~Not to pay a debt but to acknowlege it~



"These brighter Regions which salute mine eyes
A Gift from God I take:
The Earth, the Seas, the Light, the Lofty Skies,
The Sun and Stars are mine: if these I prize."




Friday, November 9, 2012

"What is Art... blah, blah, blah."


~Satan's Council~
Gustave Dore

We were naughty children… and Philip Dedrick seldom chided and mostly chuckled, as if he knew this was part of either growing up or being little creative devils. Chuck Ludeke sent anonymous letters to the Dean claiming P.D. was practicing voodoo (everyone knew who wrote them), he painted the Greek athlete figure orange (then spent countless hours scrapping it off), barricaded P.D.’s office with drawing benches, and masterfully created a ‘ready-made’ piece of art for a class- its story left P.D. rocking back and forth with peels of laughter. A psychology teacher entered the strangely dark lecture hall forcing him to feel about the myriad of switches to turn on the lights. Then he stood at the podium gazing at his fingers mysteriously blackened with charcoal and making whining noises, of which Bo-Bo did a perfect nasal impersonation. A charcoaled sheet of paper with slits had been taped over the light switches, which later Chuck retrieved (now streaked with finger marks) as his ‘ready-made’ art project.

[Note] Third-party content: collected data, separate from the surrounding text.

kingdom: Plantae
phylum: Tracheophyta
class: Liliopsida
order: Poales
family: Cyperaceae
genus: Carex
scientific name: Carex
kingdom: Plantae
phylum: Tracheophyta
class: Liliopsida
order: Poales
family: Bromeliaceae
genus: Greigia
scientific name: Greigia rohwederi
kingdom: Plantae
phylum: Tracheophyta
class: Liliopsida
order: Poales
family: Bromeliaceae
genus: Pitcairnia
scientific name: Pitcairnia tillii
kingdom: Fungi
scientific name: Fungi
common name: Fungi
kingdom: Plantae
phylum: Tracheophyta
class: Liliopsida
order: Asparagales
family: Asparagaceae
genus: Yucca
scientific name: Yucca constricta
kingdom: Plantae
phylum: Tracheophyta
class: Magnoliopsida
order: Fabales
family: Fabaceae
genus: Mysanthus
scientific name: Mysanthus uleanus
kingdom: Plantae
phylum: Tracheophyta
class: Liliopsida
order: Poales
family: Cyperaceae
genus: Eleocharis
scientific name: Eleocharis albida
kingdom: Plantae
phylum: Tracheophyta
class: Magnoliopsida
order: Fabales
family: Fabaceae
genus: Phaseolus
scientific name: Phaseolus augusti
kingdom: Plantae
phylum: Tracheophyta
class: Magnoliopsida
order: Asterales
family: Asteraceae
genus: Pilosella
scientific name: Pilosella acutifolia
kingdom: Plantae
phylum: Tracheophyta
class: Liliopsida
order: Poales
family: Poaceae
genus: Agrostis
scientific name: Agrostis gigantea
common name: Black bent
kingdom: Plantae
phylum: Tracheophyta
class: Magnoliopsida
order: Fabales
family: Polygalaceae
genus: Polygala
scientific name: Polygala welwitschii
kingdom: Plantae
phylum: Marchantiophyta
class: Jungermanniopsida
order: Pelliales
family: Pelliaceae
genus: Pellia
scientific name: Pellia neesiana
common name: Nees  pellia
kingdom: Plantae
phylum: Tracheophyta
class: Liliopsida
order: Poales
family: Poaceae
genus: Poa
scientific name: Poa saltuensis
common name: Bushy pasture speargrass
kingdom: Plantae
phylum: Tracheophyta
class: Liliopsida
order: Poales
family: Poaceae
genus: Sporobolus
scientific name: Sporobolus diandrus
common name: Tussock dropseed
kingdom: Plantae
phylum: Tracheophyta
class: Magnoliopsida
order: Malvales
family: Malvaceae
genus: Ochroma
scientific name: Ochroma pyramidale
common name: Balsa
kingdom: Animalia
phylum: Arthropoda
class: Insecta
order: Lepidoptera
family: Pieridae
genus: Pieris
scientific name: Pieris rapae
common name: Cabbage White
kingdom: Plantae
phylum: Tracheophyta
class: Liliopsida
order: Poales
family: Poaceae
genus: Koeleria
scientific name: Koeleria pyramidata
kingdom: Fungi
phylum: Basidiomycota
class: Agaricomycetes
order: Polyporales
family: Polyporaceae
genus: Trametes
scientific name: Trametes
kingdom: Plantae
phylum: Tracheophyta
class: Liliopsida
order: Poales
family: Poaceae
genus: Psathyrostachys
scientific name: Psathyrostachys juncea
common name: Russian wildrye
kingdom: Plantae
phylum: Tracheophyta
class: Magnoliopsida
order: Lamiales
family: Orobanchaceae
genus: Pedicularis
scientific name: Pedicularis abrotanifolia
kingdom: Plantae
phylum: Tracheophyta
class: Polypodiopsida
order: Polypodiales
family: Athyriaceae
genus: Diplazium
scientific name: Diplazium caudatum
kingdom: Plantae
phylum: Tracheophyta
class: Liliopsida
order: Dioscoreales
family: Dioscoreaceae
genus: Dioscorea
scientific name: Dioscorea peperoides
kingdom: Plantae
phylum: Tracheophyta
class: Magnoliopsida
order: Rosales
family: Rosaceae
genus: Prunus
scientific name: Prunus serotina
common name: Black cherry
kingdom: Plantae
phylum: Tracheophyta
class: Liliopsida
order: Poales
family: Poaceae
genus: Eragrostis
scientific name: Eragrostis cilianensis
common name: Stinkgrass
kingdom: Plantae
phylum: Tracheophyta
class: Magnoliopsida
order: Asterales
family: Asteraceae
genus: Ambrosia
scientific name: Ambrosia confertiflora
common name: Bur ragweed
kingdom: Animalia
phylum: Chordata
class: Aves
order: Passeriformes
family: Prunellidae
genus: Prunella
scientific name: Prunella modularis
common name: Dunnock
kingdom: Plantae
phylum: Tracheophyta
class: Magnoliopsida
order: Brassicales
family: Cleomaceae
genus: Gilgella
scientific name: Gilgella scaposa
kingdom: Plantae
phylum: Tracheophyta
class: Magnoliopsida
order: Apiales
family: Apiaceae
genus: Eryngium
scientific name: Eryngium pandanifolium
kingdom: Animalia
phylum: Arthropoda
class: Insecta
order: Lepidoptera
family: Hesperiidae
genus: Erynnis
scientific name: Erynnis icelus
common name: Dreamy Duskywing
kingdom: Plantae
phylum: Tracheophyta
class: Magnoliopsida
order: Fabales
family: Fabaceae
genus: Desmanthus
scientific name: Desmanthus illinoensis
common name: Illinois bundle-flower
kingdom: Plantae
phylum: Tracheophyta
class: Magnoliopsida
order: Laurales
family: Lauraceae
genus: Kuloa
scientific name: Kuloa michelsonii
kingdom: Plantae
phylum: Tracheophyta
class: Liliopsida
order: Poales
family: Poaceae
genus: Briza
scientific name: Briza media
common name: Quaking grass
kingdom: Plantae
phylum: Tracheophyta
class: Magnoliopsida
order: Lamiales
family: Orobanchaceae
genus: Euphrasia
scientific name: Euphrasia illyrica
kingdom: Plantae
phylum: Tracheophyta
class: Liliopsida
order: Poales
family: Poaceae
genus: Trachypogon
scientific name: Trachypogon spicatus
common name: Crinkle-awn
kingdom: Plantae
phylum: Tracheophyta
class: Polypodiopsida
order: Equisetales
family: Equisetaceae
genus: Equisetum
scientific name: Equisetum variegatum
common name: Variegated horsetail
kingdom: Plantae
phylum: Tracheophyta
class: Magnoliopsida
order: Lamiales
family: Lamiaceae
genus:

We were required in our senior year to take ‘Aesthetics Class’; imagine a room filled with know it all art majors and a philosophy teacher who hadn’t taught the course before. The man loved to illustrate on the black board.



We stole his chalk.

He would turn from the black board after pathetically using his fingertip dipped in chalk dust just in time to witness a flock of paper airplanes gliding softly down from either side of the room as we gazed forward with innocent, sweet cherubim (we learned the word in art history) faces. We'd create ‘divine-corpses’ (I believe that P.D. said it was a concept of the Da-Da art period)- paper was folded into quarters and someone would first draw a head, then another the body, then thighs, and finally shins & feet. Unfolded the results were rude and hysterically funny which caused bursts of laughter- the teacher thought we were reacting to him and took heated umbrage. Taking off my socks I’d do a puppet show for Rama seated at my side. She’d hiss, “You bad boy!” and hit me. I would pretend sneeze then grab her sari to wipe my nose and get hit again. When asked a question by the teacher I tried to answer while (unbeknownst to him) Ellen on my opposite side had pulled my leg in her lap and was freely running fingers along its length. I had tears in my eyes, grimacing with restrained laughter, and the long suffering teacher grew furious with my sputtering response.




The text book for the class was authored by someone named Cunningham, and we forever took issue with its concept of art VS craft and just what was art. Its basic concept: ART had to be perceived in order to be ART. Then one glorious afternoon Gretchen asked in her southern belle twang of a voice, “But what about Beethoven’s 9th? Wasn’t he deaf when he wrote it?” It is perhaps inappropriate to say, but watching a PHD completely shatter as his philosophical rug is pulled out beneath him is a beautiful thing.

The day of The Final arrived to find every inch of the wall length black board covered with nonsensical and riotously funny diagrams, much like a deranged family tree, which connected Socrates to Plato to Sarte to rutabagas to parsnips, etc. Another Ludeke creation. The majority of us shrugged off our barely passing grade. Mr. Dedrick tisked that we nearly destroyed the philosophy teacher who swore never to teach that class again, the "poor man," he added with a sweet cherubim face.

“Making art now means working in the face of uncertainty; it means living with doubt and contradiction, doing something no one much cares whether you do, and for which there may be neither audience or Reward.”